“If anything good is to come, this is the time to build a movement,” said national NAACP spokesman Eric Wingerter this weekend as his organization gathered in Orlando, Fla., for its national convention. He was reacting to the “not guilty” verdict Saturday night in the George Zimmerman trial, delivered in the town of Sanford, just 30 miles from where 4,000 delegates from the nation’s oldest civil rights organization were convening.
“Legally, we have to accept a jury’s ruling late Saturday night to acquit former neighborhood watchman George Zimmerman in the shooting death of Florida teen Trayvon Martin,” the victim’s lawyer Daryl Parks said Sunday on “Face the Nation.” He suggested that Florida’s “horrible shoot-first law” and the instructions given to the jury made its decision come as no surprise.
But NAACP President Benjamin Jealous said, on the same show, that federal criminal charges could still await Zimmerman “for what he has done. There may be a civil action by the family, but there should definitely be criminal charges brought by the Justice Department.”
Jealous said that under the 2009 Matthew Shepard and James Byrd, Jr., Hate Crimes Prevention Act, federal investigators “would have to show that race was a factor in his [Zimmerman’s] decision-making – and there seems to be plenty of evidence that suggests that race may have indeed been a factor.”
The Justice Department issued a statement Sunday saying its investigation into the matter was “ongoing.” A spokesman for the department said it will consider evidence gathered during the federal probe, as well as evidence and testimony from the state trial, to see if it “reveals prosecutable violation of any of the limited federal criminal civil rights statutes within our jurisdiction, and whether federal prosecution is appropriate in accordance with the Department’s policy governing successive federal prosecution following a state trial.”
Zimmerman, invoking Florida’s right-wing-backed “stand your ground” law, claimed he shot Martin in “self-defense” during a physical fight with him in a Sanford gated community last year.
Prosecutors played a tape during the trial in which Zimmerman is heard talking to police on a phone after spotting Martin walking in the neighborhood. Martin had just finished a visit with his father and a stop in a store to purchase candy. The unarmed Martin was an A-plus student on his way to college on a scholarship and had donated hundreds of hours to community improvement projects. He was on his way home when he was murdered.
Zimmerman was heard on the tape describing Martin to police as a “f**king punk.” When police ordered him not to pursue Martin he continued to track, stalk, and eventually kill him. “These punks always get away,” he was heard saying when police ordered him to stop his pursuit.

*Task requirements*
In the article on the Zimmerman verdict, why did the Martin family's lawyer say the jury's decision came as no surprise? Answer in one to three sentences. The listing that comes next has nothing to do with the article.

*Records*
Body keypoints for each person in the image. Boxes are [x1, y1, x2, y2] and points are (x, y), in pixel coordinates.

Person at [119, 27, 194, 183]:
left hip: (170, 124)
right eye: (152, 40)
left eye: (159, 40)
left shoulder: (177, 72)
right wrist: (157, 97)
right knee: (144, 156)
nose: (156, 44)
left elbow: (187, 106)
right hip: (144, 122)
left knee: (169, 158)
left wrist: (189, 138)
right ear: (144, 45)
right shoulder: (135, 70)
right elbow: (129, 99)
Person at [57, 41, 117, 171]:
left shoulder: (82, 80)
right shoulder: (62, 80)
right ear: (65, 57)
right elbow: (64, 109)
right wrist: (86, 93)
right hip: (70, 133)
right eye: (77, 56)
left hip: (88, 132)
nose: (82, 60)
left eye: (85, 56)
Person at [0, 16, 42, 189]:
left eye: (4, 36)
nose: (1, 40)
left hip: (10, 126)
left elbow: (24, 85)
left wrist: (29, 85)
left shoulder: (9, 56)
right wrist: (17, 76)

*Answer section*
Daryl Parks suggested that Florida's "horrible shoot-first law" and the instructions given to the jury made the decision come as no surprise.